● **TASK OBJECTIVE**
Gather all lines with "Right" from the records.

● **THE DATA**
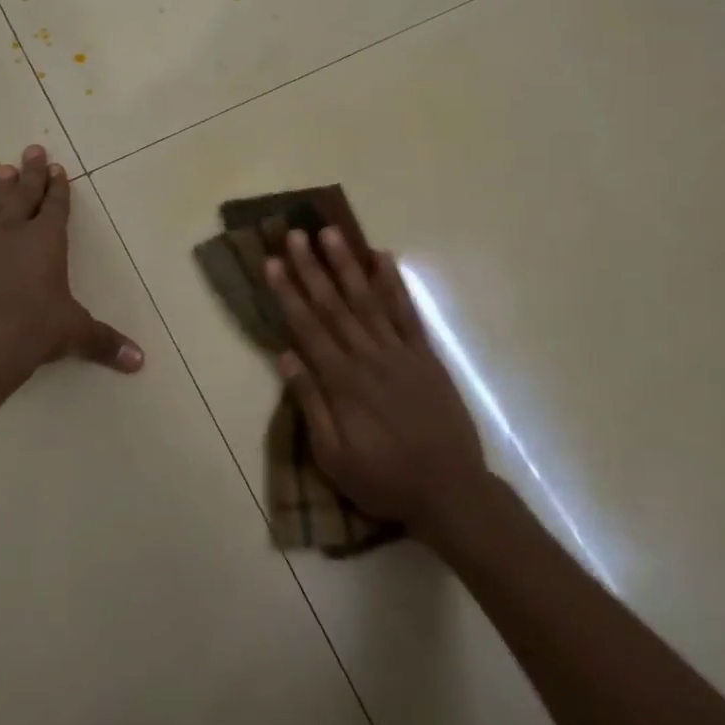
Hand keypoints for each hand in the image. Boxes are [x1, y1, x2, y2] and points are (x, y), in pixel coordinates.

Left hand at [0, 145, 144, 393]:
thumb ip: (104, 342)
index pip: (55, 206)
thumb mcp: (74, 333)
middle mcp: (15, 234)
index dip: (58, 186)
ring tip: (2, 170)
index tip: (56, 166)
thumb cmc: (32, 329)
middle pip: (24, 195)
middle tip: (30, 149)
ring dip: (1, 189)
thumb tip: (140, 362)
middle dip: (30, 173)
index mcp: (47, 241)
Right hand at [266, 227, 486, 532]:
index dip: (288, 292)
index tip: (273, 262)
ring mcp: (399, 352)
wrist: (450, 491)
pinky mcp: (425, 356)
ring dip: (347, 264)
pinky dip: (394, 284)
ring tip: (332, 233)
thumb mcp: (334, 457)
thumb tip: (285, 356)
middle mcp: (368, 356)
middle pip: (334, 304)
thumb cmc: (384, 479)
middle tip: (296, 233)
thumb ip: (310, 404)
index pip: (307, 327)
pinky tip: (383, 258)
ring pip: (368, 299)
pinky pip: (407, 313)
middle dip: (312, 267)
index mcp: (342, 381)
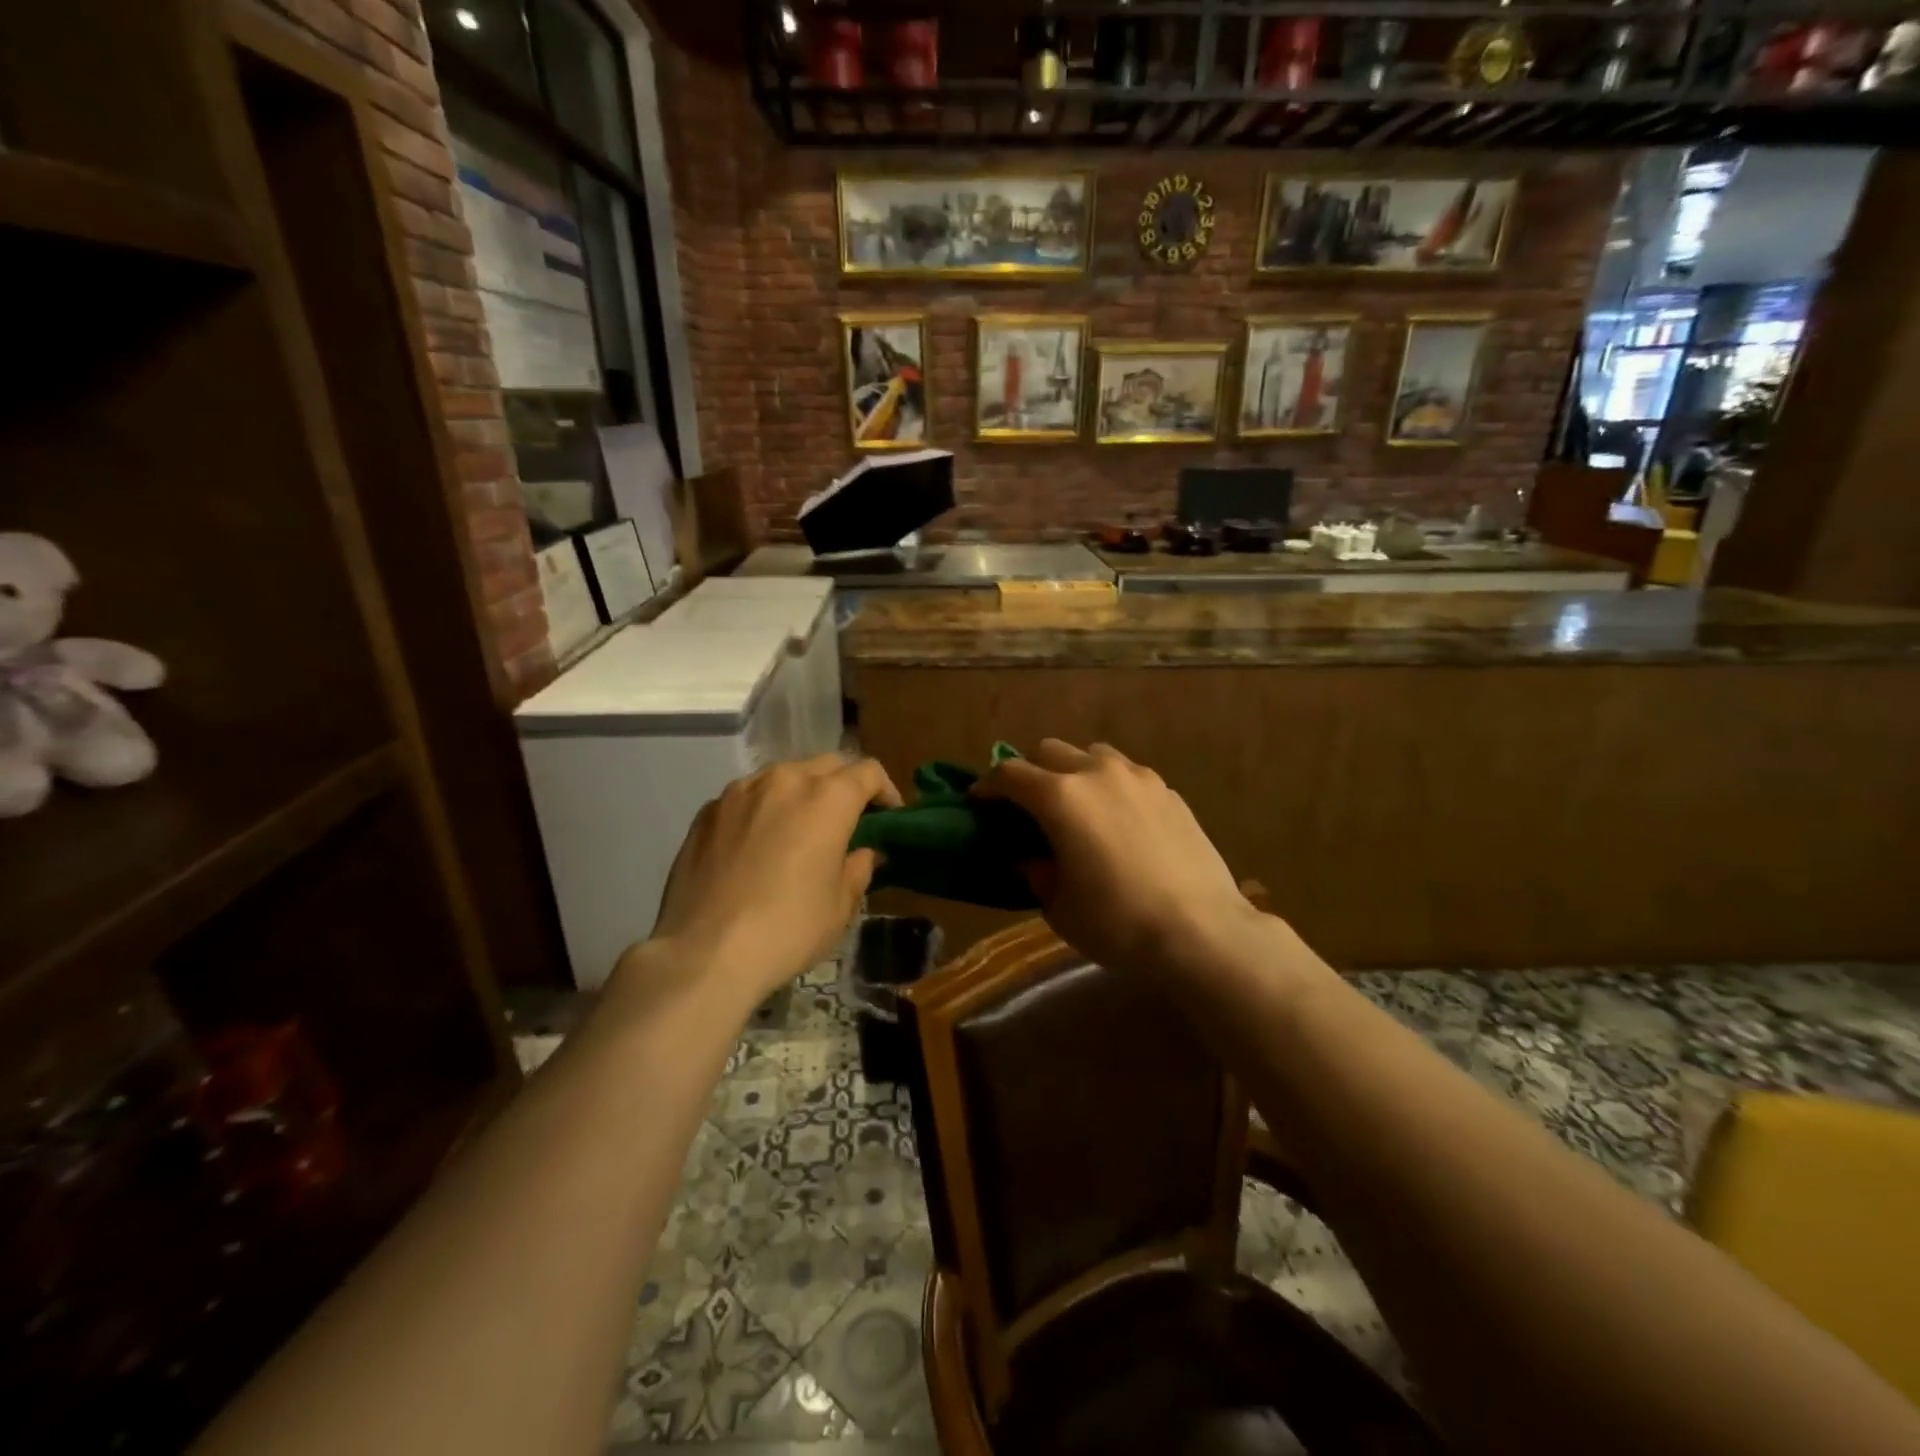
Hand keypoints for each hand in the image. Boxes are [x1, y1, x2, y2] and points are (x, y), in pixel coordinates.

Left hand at [644, 755, 901, 1004]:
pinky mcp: (707, 810)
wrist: (705, 952)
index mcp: (827, 798)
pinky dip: (764, 808)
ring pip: (784, 776)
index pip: (868, 772)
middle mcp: (784, 780)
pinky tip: (758, 844)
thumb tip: (862, 852)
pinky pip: (748, 797)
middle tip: (849, 819)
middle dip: (844, 785)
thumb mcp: (840, 906)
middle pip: (827, 764)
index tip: (889, 815)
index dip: (886, 790)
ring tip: (801, 828)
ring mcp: (740, 791)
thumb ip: (858, 868)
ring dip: (802, 793)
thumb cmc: (788, 929)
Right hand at [973, 739, 1257, 974]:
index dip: (988, 786)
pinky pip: (1128, 775)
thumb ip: (1036, 871)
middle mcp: (1097, 773)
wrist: (1201, 932)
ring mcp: (1139, 778)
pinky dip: (1111, 787)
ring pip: (1093, 755)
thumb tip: (1030, 856)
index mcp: (1060, 797)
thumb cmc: (1117, 924)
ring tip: (1078, 808)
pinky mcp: (1169, 792)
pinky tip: (1119, 822)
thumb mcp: (1059, 906)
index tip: (979, 801)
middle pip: (1050, 751)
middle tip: (1029, 807)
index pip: (1010, 774)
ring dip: (1074, 772)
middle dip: (1031, 773)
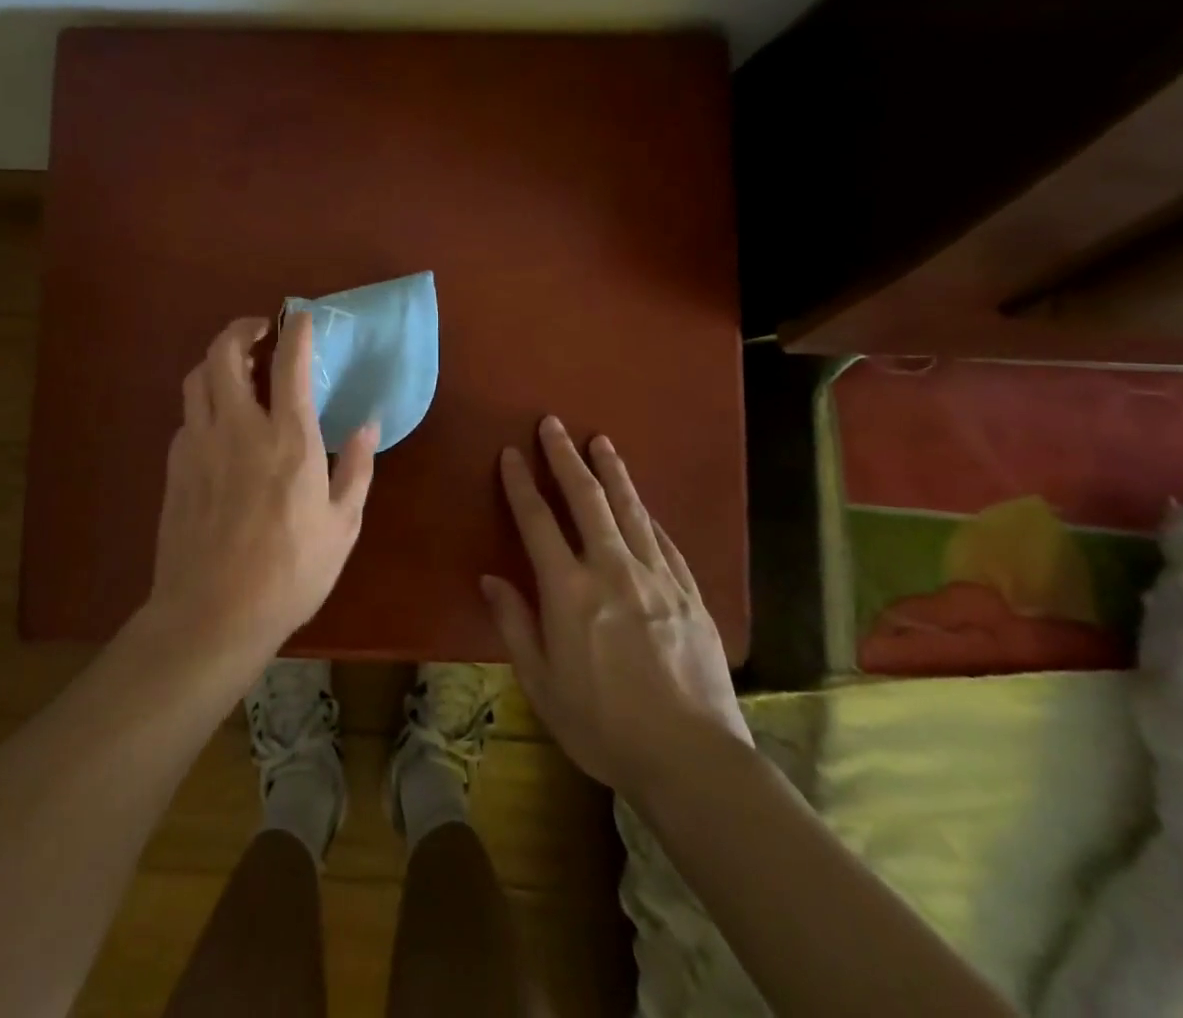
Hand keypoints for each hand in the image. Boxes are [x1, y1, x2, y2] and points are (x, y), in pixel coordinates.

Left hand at [144, 313, 378, 658]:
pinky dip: (204, 403)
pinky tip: (219, 424)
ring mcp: (199, 444)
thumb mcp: (342, 526)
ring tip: (236, 367)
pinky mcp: (175, 466)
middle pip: (224, 353)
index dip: (296, 330)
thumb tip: (369, 426)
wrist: (211, 615)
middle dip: (241, 329)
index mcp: (289, 440)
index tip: (302, 317)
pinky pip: (188, 416)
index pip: (289, 363)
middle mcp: (239, 428)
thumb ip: (356, 468)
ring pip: (197, 378)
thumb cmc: (289, 573)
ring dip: (217, 361)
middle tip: (260, 331)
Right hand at [482, 416, 751, 800]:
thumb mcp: (541, 684)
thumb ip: (515, 625)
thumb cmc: (603, 726)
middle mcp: (611, 570)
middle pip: (586, 499)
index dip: (522, 484)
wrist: (691, 759)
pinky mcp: (689, 594)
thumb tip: (491, 579)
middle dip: (566, 457)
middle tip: (554, 423)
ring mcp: (656, 578)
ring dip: (612, 472)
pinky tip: (642, 504)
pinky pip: (664, 542)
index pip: (537, 522)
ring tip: (601, 441)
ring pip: (630, 510)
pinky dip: (647, 516)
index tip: (511, 453)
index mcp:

● **EXPECTED OUTPUT**
Right hand at [266, 227, 486, 532]:
Right hand at [973, 739, 1257, 974]:
Right hand at [482, 416, 751, 800]:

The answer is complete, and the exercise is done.